By the Grace of G‑d
19th of Elul, 5745 [Sept. 5, 1985]
Brooklyn, N. Y.


Greeting and Blessing:

This is to acknowledge receipt now of your letter of the 1st of Iyar, in which you write about your desire to learn Torah, though you are not Jewish.

I trust you know that the Torah itself has instructions as to the approach in such a situation. This is that the Torah – and in a broader sense it includes not only the Written Torah, but also the Oral Torah (Talmud, etc.) – contains parts which are in order to be studied by gentiles, namely, those that deal with the so-called Seven Noahite Laws, in all their ramifications and details, which are incumbent upon all human beings, both Jew and gentile. On the other hand, there are other parts of the Torah which are of no relevance to gentiles, and for various reasons, gentiles should not be encouraged to take time out to study them, time that they can use to better and practical advantage by studying, practicing and promoting the said Seven Noahite Laws.

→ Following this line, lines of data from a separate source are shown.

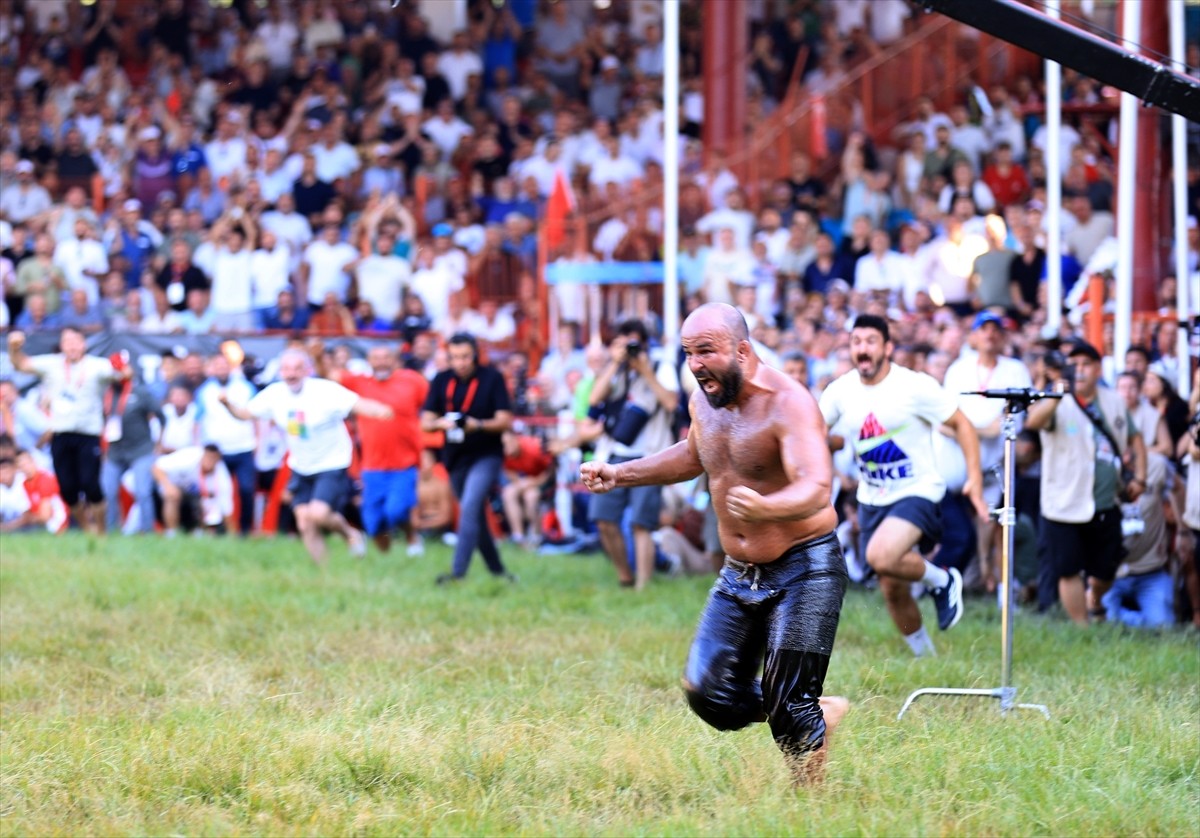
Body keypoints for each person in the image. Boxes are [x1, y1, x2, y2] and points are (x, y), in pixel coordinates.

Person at [581, 303, 849, 786]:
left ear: (742, 350)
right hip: (738, 572)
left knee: (789, 702)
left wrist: (766, 508)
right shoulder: (704, 401)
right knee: (710, 694)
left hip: (804, 566)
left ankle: (812, 804)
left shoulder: (789, 402)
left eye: (706, 351)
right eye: (688, 354)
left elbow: (815, 488)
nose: (696, 364)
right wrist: (620, 473)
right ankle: (813, 711)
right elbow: (692, 455)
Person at [818, 315, 987, 658]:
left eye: (870, 341)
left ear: (888, 348)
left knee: (880, 555)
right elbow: (814, 433)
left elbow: (963, 425)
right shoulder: (840, 391)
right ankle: (926, 657)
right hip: (871, 498)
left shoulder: (914, 386)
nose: (862, 348)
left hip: (918, 492)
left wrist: (975, 478)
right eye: (856, 341)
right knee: (892, 587)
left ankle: (943, 580)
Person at [216, 348, 393, 564]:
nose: (291, 374)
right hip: (301, 465)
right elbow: (245, 414)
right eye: (286, 369)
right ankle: (325, 573)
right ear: (280, 371)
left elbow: (358, 404)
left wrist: (380, 410)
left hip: (332, 463)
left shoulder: (324, 391)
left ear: (308, 370)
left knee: (318, 514)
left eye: (297, 368)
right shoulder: (274, 394)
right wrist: (227, 404)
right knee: (304, 521)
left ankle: (351, 534)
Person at [1025, 339, 1147, 624]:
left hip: (1106, 501)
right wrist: (1055, 395)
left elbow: (1135, 438)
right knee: (1067, 569)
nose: (1079, 370)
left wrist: (1140, 477)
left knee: (1107, 568)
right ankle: (1082, 629)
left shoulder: (1114, 400)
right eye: (1074, 364)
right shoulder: (1055, 399)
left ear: (1098, 369)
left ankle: (1095, 599)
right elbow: (1033, 422)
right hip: (1063, 503)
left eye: (1086, 364)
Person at [6, 328, 130, 533]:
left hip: (88, 434)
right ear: (62, 345)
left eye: (75, 340)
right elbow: (21, 364)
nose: (71, 345)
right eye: (67, 341)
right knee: (67, 489)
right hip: (60, 434)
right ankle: (87, 530)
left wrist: (122, 366)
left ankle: (101, 532)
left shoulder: (96, 365)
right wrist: (13, 348)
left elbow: (125, 375)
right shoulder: (52, 364)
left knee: (91, 485)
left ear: (83, 344)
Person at [586, 319, 680, 589]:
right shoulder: (616, 369)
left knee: (642, 522)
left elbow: (671, 402)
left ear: (645, 344)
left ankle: (643, 586)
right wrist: (615, 363)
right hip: (614, 453)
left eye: (633, 343)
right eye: (622, 343)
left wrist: (645, 371)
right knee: (603, 518)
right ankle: (625, 577)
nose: (628, 349)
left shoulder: (661, 366)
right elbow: (594, 399)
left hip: (650, 455)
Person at [943, 311, 1032, 593]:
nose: (990, 335)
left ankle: (988, 578)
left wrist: (971, 429)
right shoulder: (958, 369)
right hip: (957, 461)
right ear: (973, 336)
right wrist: (980, 431)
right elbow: (945, 419)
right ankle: (955, 580)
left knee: (991, 520)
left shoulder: (1016, 369)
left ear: (1004, 337)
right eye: (984, 329)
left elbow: (1015, 419)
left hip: (996, 461)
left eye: (996, 330)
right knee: (959, 527)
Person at [420, 332, 516, 584]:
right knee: (475, 517)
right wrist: (440, 423)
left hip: (486, 454)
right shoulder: (441, 379)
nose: (460, 362)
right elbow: (426, 421)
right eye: (455, 357)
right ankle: (498, 572)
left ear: (474, 355)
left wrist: (478, 425)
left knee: (471, 507)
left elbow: (505, 419)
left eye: (465, 357)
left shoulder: (492, 378)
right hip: (455, 458)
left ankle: (457, 573)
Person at [333, 345, 429, 554]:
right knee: (373, 522)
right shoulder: (359, 382)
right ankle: (385, 556)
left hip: (405, 464)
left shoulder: (412, 381)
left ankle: (412, 537)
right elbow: (330, 378)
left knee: (396, 510)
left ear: (394, 360)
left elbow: (432, 407)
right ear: (369, 361)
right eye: (376, 357)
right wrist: (317, 357)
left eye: (386, 357)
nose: (381, 362)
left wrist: (427, 449)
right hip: (372, 466)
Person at [99, 354, 163, 534]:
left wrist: (159, 443)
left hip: (141, 450)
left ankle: (147, 531)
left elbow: (161, 416)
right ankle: (111, 531)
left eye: (121, 369)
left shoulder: (140, 392)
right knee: (107, 490)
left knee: (143, 492)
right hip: (115, 451)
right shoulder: (106, 393)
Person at [152, 444, 234, 536]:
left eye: (213, 459)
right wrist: (168, 486)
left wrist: (231, 533)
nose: (210, 462)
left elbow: (225, 505)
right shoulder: (189, 457)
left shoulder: (221, 474)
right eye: (208, 458)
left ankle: (200, 531)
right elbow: (157, 467)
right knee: (171, 495)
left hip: (195, 495)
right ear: (203, 455)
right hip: (174, 484)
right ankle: (172, 533)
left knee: (209, 502)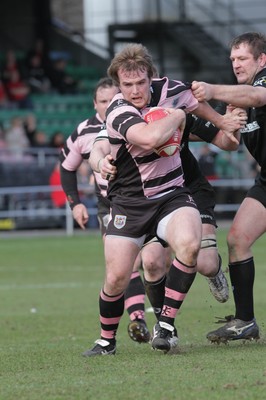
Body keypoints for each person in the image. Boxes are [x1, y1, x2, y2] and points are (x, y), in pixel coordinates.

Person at [82, 43, 246, 357]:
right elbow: (149, 138)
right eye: (126, 85)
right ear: (119, 85)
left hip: (172, 194)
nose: (134, 90)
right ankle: (106, 340)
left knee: (189, 245)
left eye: (140, 83)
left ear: (152, 78)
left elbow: (197, 103)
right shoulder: (119, 110)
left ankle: (166, 325)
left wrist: (223, 121)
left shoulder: (169, 89)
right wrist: (178, 114)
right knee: (117, 277)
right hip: (130, 202)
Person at [59, 77, 151, 344]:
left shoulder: (138, 120)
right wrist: (75, 203)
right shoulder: (83, 131)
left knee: (156, 263)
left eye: (112, 99)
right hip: (109, 204)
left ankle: (160, 317)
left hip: (147, 199)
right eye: (102, 101)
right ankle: (137, 319)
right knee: (125, 263)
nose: (108, 105)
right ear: (94, 104)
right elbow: (66, 166)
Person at [191, 31, 266, 343]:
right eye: (232, 59)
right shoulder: (242, 96)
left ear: (262, 60)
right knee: (237, 239)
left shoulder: (260, 85)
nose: (235, 63)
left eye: (242, 58)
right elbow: (231, 141)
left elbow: (259, 98)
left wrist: (211, 91)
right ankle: (245, 321)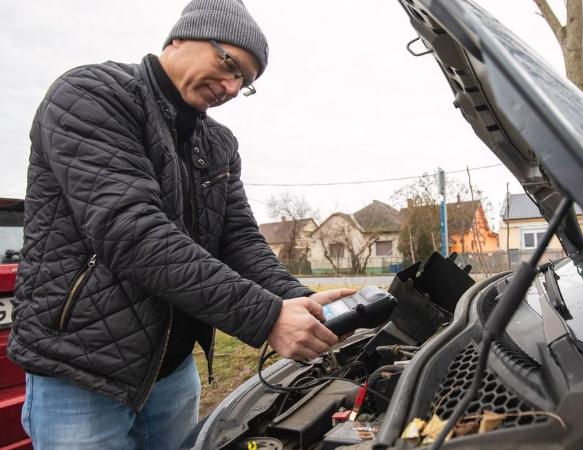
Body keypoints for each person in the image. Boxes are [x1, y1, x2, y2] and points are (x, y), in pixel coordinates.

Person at [8, 1, 348, 448]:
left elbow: (240, 241)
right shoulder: (91, 94)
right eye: (229, 63)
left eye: (244, 81)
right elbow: (131, 231)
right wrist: (265, 317)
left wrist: (298, 302)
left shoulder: (218, 142)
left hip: (171, 374)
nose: (230, 86)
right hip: (81, 375)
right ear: (178, 39)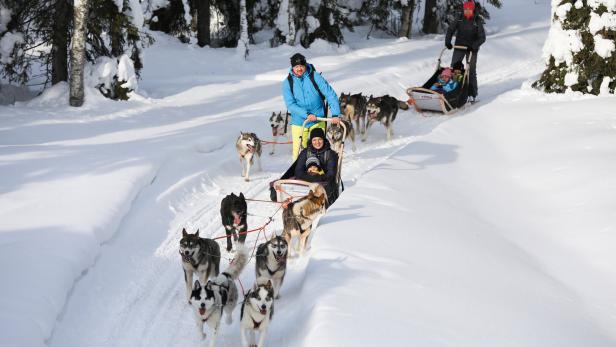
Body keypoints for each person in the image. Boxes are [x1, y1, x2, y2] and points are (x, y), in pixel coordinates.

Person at [283, 53, 341, 160]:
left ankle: (320, 172)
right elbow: (290, 104)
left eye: (301, 66)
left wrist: (336, 114)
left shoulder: (315, 76)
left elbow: (330, 94)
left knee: (319, 147)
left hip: (318, 119)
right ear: (292, 67)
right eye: (296, 67)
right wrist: (306, 114)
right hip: (299, 121)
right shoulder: (288, 82)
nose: (299, 69)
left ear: (305, 65)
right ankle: (298, 173)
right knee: (298, 151)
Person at [445, 0, 485, 102]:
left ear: (472, 10)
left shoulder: (477, 20)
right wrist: (448, 42)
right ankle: (452, 92)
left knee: (470, 70)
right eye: (465, 9)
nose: (467, 11)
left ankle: (472, 94)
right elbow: (450, 29)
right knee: (454, 68)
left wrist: (474, 46)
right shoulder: (459, 18)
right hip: (459, 46)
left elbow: (482, 37)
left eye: (469, 9)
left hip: (471, 49)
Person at [294, 128, 339, 205]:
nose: (317, 142)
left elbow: (331, 174)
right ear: (311, 140)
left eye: (320, 139)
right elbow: (298, 171)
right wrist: (310, 177)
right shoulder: (305, 152)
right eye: (314, 140)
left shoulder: (331, 154)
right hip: (306, 181)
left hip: (323, 182)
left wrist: (318, 177)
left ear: (323, 140)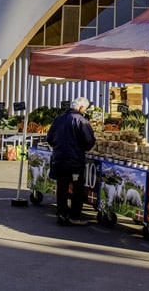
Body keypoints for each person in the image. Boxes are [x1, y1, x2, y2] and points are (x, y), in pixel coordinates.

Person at [46, 96, 95, 226]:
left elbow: (49, 138)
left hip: (59, 160)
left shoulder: (58, 119)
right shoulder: (82, 121)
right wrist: (82, 148)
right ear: (81, 108)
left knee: (62, 187)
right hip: (74, 162)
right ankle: (74, 216)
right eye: (85, 108)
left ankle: (61, 214)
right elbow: (89, 141)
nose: (85, 111)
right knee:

In light of the above, I suggest that you should personally discuss the matter with a competent Orthodox Rabbi, who orally could explain the above more fully, and at the same time provide you with guidance as to how to go about your study of Torah.

I would like to add a further point, which I trust you know, that from the Torah viewpoint, there is no need whatever for a gentile to convert to Judaism, in order to achieve fulfillment in accordance with the design of the Creator. On the contrary, Jews are required to discourage a would-be convert from the idea of conversion, which could also be further explained to you by the Rabbi you will consult with.

I take this opportunity – inasmuch as Rosh Hashono, the Jewish New Year, is a day of Divine judgment pertaining to all peoples and nations – to extend to you prayerful wishes for success in the new year.

With blessing,

M. Schneerson

P.S. Because of your obvious concern with the matter, this letter is sent to you via special delivery.